Request »
The answer must consist of each line below that contains the word "using", copied in full.

Provided data »
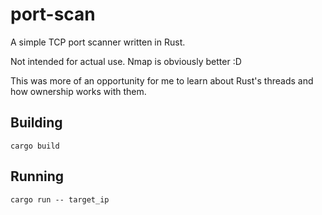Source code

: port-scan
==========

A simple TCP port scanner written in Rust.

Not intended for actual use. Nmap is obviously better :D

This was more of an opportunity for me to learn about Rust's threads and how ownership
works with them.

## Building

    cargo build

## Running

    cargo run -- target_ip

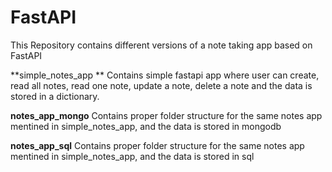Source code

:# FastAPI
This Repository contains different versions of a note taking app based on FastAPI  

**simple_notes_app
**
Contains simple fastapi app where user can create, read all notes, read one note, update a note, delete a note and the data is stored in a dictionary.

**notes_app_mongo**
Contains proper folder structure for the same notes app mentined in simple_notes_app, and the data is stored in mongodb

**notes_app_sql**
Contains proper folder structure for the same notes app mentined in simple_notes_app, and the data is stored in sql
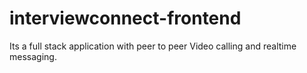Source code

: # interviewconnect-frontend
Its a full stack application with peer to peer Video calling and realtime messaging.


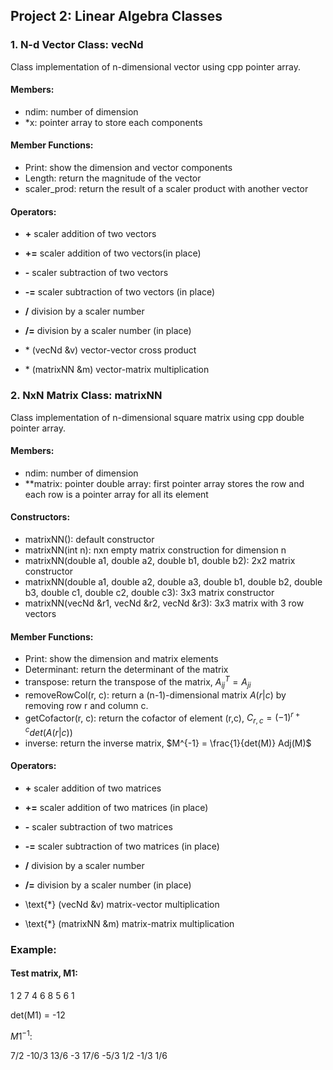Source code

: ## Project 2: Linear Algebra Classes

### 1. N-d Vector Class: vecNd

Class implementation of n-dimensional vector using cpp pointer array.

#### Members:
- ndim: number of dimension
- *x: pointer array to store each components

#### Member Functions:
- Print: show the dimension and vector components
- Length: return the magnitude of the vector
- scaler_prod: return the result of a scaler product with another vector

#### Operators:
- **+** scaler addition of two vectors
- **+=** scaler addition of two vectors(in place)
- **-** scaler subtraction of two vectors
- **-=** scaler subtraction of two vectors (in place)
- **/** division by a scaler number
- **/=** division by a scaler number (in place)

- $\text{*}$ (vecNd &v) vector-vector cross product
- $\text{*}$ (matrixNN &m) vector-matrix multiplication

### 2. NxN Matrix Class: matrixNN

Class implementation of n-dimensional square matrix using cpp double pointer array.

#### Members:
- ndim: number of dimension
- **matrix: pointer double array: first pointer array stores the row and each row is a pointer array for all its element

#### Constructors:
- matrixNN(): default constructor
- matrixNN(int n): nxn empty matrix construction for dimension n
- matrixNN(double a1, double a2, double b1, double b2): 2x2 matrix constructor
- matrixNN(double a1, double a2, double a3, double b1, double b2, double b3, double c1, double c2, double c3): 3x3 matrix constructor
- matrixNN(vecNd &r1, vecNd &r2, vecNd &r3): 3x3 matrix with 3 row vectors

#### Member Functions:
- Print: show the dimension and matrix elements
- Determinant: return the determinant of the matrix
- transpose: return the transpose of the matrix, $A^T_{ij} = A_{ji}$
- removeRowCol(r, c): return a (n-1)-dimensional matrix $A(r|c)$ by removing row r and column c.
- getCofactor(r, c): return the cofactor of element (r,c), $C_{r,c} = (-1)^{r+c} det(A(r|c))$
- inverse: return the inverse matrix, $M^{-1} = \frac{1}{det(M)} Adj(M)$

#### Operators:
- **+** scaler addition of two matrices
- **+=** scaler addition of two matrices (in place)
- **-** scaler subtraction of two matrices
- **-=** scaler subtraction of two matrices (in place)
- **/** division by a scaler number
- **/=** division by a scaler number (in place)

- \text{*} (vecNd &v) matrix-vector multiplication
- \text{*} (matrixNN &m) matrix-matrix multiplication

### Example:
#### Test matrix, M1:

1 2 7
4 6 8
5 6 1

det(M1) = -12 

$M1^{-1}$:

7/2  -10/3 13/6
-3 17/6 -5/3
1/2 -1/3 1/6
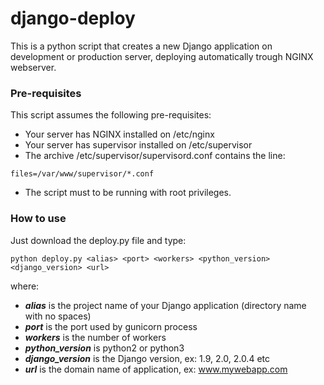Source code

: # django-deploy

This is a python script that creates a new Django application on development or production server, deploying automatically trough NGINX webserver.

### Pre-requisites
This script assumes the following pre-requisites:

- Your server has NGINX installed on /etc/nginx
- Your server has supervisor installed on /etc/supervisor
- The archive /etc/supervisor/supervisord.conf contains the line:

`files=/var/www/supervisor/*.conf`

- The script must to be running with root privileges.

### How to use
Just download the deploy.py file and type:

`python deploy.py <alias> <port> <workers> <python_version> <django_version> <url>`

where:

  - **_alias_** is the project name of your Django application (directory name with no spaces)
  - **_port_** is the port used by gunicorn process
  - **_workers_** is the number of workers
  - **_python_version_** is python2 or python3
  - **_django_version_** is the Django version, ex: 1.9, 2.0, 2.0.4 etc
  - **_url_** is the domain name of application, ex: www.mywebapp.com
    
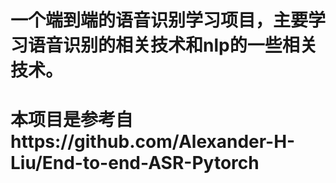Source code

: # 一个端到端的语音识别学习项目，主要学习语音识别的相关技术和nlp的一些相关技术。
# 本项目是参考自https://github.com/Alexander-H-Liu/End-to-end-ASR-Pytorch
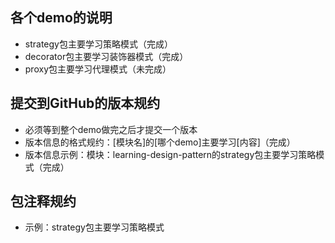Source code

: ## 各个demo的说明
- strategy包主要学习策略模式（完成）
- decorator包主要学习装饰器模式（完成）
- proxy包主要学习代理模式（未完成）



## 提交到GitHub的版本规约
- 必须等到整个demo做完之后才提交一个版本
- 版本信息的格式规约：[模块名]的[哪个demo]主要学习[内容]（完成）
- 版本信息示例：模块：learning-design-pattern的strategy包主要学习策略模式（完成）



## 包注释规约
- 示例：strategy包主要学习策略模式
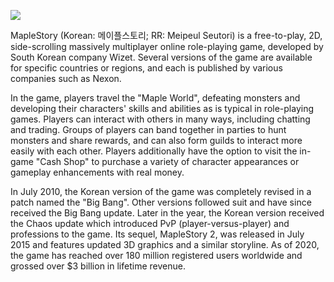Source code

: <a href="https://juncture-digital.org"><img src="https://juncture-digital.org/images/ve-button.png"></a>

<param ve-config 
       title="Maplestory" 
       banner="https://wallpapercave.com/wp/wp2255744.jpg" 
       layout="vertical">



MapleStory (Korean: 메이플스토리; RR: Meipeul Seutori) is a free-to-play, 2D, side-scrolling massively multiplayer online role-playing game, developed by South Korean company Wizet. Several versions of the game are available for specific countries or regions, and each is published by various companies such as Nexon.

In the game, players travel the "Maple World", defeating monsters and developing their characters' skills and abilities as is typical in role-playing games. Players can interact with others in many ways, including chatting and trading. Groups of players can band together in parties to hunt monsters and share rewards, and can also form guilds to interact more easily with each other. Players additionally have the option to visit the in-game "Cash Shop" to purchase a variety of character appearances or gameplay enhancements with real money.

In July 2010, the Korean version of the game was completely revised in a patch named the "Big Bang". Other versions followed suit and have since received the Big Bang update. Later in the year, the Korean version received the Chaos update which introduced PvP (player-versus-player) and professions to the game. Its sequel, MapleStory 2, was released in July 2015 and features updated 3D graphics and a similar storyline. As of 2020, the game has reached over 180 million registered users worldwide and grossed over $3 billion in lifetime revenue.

---

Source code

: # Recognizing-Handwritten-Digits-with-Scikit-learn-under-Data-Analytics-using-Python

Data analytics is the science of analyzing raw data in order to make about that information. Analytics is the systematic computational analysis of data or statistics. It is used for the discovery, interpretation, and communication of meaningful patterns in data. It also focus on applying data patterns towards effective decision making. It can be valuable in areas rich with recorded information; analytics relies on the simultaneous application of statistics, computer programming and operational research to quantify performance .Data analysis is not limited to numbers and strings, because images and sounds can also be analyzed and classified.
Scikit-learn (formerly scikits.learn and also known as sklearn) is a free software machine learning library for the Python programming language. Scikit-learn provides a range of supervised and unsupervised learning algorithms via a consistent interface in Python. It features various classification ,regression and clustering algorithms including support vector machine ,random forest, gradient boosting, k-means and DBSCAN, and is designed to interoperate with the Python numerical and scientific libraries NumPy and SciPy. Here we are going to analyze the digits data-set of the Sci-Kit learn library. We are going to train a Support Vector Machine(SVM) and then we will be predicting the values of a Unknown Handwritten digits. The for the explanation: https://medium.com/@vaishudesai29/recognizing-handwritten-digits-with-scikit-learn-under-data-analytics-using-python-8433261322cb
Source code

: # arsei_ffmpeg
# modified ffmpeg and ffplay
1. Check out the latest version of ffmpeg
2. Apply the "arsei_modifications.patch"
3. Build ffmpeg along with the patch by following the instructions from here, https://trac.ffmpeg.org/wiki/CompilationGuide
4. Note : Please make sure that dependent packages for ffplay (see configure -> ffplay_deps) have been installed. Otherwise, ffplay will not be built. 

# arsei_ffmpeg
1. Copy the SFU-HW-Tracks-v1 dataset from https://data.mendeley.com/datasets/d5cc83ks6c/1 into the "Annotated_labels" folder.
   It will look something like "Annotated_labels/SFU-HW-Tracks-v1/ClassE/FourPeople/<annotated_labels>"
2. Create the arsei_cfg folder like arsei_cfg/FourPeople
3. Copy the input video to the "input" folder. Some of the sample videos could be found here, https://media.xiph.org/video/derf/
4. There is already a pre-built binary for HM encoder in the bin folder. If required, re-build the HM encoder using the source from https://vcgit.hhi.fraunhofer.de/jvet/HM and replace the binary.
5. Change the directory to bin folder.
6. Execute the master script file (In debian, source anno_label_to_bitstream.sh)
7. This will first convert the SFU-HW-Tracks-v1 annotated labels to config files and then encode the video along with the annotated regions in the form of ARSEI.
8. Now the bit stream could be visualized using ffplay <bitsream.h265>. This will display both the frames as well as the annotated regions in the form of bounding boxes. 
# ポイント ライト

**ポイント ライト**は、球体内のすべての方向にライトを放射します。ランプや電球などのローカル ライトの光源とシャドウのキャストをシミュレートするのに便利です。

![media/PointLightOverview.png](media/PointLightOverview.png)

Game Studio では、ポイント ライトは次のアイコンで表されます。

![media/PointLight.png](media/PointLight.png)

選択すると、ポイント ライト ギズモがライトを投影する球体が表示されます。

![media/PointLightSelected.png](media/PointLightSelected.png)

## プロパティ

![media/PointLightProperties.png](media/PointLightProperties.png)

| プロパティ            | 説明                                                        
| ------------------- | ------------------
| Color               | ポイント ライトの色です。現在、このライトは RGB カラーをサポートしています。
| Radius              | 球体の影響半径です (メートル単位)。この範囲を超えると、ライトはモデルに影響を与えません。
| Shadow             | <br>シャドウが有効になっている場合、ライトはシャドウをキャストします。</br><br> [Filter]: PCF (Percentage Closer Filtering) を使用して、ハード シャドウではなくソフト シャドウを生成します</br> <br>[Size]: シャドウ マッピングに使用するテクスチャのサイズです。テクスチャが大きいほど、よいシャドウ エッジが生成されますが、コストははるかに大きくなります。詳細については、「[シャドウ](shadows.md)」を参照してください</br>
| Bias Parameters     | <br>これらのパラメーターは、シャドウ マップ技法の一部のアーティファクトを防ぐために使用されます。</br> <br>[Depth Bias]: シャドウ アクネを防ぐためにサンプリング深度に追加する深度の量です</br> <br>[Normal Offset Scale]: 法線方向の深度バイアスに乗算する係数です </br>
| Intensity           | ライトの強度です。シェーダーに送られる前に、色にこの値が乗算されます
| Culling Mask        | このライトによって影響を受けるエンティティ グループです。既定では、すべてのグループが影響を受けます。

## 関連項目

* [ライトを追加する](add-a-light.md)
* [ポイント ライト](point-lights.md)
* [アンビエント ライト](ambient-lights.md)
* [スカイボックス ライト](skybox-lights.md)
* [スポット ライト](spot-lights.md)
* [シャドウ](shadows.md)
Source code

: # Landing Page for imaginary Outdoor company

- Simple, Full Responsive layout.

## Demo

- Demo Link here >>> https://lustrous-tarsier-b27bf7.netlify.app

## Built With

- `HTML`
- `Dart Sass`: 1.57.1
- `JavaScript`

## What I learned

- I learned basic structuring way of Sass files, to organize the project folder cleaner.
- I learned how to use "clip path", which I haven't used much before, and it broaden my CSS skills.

--

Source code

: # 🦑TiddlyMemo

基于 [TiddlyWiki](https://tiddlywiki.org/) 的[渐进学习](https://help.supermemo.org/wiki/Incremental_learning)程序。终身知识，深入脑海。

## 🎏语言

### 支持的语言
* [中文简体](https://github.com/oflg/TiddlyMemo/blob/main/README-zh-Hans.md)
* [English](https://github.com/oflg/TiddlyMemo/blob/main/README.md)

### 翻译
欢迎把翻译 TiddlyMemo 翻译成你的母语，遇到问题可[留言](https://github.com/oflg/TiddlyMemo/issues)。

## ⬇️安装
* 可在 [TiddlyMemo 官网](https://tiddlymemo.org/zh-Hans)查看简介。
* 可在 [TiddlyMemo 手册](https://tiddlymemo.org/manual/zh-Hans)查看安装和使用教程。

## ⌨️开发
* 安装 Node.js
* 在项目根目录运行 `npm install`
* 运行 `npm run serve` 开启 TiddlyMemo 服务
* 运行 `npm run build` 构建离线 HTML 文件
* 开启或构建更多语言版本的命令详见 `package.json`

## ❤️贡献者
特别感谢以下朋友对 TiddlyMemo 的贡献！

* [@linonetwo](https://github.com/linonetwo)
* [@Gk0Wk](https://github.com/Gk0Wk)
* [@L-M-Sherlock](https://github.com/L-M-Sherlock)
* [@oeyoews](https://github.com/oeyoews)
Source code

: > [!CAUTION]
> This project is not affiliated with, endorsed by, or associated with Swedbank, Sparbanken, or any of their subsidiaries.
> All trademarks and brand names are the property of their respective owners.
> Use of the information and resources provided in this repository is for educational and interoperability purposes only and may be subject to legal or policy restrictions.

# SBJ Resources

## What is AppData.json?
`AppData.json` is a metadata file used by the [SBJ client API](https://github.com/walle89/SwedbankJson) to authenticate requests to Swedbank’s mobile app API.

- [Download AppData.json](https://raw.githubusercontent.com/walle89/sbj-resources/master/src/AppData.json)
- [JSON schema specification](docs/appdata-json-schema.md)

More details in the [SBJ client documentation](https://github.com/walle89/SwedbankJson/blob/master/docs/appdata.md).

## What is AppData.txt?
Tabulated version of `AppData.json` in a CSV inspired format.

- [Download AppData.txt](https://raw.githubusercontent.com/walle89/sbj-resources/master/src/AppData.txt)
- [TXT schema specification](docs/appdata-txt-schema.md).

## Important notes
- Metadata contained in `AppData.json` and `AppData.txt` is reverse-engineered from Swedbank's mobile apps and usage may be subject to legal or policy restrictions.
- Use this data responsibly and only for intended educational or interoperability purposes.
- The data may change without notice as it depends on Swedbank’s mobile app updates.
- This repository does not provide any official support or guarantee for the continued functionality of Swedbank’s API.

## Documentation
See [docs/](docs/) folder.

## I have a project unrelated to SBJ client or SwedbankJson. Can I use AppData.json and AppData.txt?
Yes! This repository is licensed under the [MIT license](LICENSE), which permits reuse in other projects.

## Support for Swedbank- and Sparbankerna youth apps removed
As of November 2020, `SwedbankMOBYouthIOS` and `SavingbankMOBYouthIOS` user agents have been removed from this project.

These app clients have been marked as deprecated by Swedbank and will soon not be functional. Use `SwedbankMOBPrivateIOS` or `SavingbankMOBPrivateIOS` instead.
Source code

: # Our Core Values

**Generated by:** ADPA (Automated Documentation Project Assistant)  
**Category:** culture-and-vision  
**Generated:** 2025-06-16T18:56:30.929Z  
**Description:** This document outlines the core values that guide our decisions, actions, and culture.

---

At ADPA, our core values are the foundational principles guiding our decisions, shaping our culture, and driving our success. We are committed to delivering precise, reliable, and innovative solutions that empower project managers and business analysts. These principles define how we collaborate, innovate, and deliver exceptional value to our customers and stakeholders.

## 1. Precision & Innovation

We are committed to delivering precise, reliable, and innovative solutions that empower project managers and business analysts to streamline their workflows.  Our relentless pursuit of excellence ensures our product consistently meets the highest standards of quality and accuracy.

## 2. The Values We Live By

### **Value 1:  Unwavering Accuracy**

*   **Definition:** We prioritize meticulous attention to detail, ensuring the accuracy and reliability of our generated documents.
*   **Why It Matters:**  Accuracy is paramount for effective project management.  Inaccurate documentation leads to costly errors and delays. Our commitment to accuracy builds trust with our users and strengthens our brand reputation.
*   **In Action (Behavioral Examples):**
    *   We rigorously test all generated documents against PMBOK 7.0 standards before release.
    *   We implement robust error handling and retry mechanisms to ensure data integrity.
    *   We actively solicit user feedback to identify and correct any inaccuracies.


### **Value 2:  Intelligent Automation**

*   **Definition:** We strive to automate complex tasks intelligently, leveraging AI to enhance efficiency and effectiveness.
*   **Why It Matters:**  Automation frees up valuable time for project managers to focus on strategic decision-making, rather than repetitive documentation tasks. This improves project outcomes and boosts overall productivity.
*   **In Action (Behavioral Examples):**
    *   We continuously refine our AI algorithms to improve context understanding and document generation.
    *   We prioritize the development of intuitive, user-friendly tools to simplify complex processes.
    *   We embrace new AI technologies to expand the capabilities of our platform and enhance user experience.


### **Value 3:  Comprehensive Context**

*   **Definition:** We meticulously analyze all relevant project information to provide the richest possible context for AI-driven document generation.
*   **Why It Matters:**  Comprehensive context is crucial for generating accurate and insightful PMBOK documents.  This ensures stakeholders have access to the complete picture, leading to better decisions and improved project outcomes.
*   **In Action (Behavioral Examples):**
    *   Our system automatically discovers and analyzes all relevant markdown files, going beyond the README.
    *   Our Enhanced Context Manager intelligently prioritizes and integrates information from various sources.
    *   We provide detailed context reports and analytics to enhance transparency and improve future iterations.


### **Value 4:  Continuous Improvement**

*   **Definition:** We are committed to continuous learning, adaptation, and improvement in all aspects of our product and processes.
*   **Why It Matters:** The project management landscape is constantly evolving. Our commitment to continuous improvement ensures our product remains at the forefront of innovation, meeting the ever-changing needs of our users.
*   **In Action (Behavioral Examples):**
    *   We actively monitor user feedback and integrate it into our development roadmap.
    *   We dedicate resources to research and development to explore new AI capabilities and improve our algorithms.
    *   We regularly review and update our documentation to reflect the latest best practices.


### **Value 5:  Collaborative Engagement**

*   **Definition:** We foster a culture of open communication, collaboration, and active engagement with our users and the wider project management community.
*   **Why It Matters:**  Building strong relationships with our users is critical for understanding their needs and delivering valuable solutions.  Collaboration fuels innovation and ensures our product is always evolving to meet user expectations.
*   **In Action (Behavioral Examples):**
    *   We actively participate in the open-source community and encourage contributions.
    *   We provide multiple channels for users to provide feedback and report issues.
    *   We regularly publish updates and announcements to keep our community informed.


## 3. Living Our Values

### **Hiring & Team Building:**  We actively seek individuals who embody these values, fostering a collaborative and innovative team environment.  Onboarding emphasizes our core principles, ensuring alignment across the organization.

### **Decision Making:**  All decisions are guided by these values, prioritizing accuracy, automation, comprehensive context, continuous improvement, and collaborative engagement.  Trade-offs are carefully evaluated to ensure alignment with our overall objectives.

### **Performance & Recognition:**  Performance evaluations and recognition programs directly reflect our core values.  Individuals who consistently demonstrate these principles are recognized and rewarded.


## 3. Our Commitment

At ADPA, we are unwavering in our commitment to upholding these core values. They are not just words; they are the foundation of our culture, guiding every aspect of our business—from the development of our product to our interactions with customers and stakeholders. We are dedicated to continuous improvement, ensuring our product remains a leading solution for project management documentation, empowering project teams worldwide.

Reply to the exercise »
Class implementation of n-dimensional vector using cpp pointer array.
Class implementation of n-dimensional square matrix using cpp double pointer array.
: # Recognizing-Handwritten-Digits-with-Scikit-learn-under-Data-Analytics-using-Python
Scikit-learn (formerly scikits.learn and also known as sklearn) is a free software machine learning library for the Python programming language. Scikit-learn provides a range of supervised and unsupervised learning algorithms via a consistent interface in Python. It features various classification ,regression and clustering algorithms including support vector machine ,random forest, gradient boosting, k-means and DBSCAN, and is designed to interoperate with the Python numerical and scientific libraries NumPy and SciPy. Here we are going to analyze the digits data-set of the Sci-Kit learn library. We are going to train a Support Vector Machine(SVM) and then we will be predicting the values of a Unknown Handwritten digits. The for the explanation: https://medium.com/@vaishudesai29/recognizing-handwritten-digits-with-scikit-learn-under-data-analytics-using-python-8433261322cb
4. There is already a pre-built binary for HM encoder in the bin folder. If required, re-build the HM encoder using the source from https://vcgit.hhi.fraunhofer.de/jvet/HM and replace the binary.
8. Now the bit stream could be visualized using ffplay <bitsream.h265>. This will display both the frames as well as the annotated regions in the form of bounding boxes. 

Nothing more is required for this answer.